I have been getting some odd results with shots of greenery. So today I reset all the menu settings. This is done by pressing two buttons on the top plate – ‘QUAL’ and ‘+/-‘ for a second or so until the information in the top LCD blinks and resets.
I was not sure whether this resets every setting in all the menus, and anyway I wanted to work my way through all the settings to make sure they were where I wanted them to be. I am away from home at the moment, so I googled for the D200 manual and came up with Ken Rockwell’s guide to the settings. It can be downloaded as a pdf, but looking at it in his site enables one to hyperlink to different references.
So I discovered that I had the hue setting in SHOOTING MENU > Optimize Image > Custom > Hue Adjustment, set to -3degrees. I have no idea when I did it, but having done it, I decided to google for hue adjustment in the D200. None of the people whose stuff I read suggests altering it and Ken Rockwell says ‘leave it alone!’. Which begs the question of why it is there.

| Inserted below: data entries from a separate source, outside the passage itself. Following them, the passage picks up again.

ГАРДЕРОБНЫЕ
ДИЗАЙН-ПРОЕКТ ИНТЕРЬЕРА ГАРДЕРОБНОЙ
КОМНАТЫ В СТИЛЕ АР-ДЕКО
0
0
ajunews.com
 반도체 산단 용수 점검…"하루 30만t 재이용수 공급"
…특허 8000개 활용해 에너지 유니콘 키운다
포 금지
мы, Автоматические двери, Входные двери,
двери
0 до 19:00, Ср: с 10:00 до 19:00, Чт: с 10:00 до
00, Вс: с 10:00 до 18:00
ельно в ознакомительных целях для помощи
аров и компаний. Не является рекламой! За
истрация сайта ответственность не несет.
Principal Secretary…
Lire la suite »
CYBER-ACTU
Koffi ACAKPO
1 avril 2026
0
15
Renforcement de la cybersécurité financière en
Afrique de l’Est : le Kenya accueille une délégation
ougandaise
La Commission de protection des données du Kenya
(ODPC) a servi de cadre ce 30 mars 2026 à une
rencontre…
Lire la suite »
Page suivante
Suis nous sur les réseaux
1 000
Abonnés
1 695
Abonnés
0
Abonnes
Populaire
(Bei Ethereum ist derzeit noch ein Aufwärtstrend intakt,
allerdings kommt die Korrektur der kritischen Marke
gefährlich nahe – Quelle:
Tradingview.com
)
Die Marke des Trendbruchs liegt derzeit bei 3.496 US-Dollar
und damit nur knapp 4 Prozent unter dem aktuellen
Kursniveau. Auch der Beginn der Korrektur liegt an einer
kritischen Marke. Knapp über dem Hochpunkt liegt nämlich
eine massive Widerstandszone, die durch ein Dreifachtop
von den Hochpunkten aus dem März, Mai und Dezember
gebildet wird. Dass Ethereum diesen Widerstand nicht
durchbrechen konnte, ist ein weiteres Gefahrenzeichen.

Pressing the info (‘?’) button on the D200 brings up a the following. “Hue adjustment: Adjust color hue. For example, choose positive values to make skin tones more yellow, or negative values to make skin tones redder.”

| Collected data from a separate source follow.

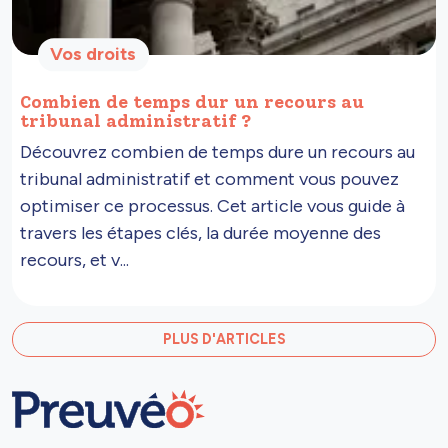
Vos droits
Combien de temps dur un recours au
tribunal administratif ?
Découvrez combien de temps dure un recours au
tribunal administratif et comment vous pouvez
optimiser ce processus. Cet article vous guide à
travers les étapes clés, la durée moyenne des
recours, et v...
PLUS D'ARTICLES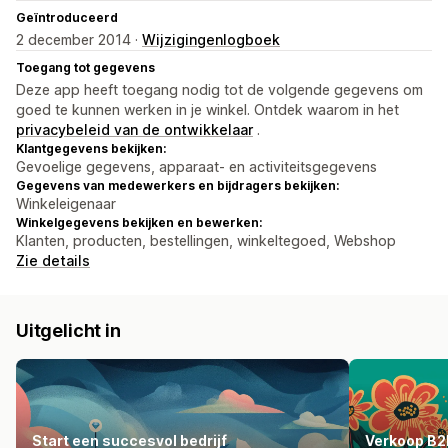
Geïntroduceerd
2 december 2014 ·
Wijzigingenlogboek
Toegang tot gegevens
Deze app heeft toegang nodig tot de volgende gegevens om
goed te kunnen werken in je winkel. Ontdek waarom in het
privacybeleid van de ontwikkelaar
.
Klantgegevens bekijken:
Gevoelige gegevens, apparaat- en activiteitsgegevens
Gegevens van medewerkers en bijdragers bekijken:
Winkeleigenaar
Winkelgegevens bekijken en bewerken:
Klanten, producten, bestellingen, winkeltegoed, Webshop
Zie details
Uitgelicht in
Start een succesvol bedrijf
Verkoop B2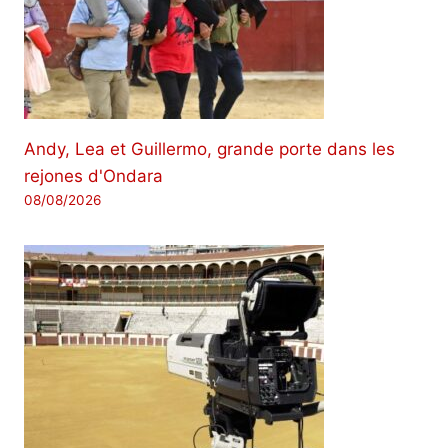
Andy, Lea et Guillermo, grande porte dans les
rejones d'Ondara
08/08/2026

Which is more of a mystery because I cannot imagine I would ever have wanted to make skin tones redder. It is just not something the D200 needs, because it exposes skin tones very nicely without adjusting hue.

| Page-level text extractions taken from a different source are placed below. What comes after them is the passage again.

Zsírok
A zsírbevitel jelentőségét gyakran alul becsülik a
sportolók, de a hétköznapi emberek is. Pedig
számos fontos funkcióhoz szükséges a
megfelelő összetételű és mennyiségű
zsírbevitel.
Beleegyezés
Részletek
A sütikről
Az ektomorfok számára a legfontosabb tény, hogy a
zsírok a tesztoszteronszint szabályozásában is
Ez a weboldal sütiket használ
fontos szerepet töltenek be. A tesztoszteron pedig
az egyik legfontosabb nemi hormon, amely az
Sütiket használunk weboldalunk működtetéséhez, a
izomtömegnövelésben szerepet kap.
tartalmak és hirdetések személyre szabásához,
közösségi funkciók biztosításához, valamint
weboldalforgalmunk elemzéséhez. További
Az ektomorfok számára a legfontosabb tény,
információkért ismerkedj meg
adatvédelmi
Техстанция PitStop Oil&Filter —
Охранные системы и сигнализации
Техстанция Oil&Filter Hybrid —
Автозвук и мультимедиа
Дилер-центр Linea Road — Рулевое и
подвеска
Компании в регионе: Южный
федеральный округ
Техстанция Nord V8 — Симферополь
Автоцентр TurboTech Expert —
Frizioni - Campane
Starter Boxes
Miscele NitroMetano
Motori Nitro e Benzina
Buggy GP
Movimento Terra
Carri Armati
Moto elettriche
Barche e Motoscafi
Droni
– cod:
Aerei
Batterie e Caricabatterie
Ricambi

Which leaves the possibliity that I adjusted it ‘blind’ while I was intending to do something else.
The bottom line is that having seen the result of adjusting hue in the camera settings, I second Ken Rockwell’s opinion – leave it alone.
It may be that the adjustment setting can be re-adjusted in Camera Raw in Photoshop, but I have not had much success and as there are several sliders to move, it is not something I want to do as a matter of course.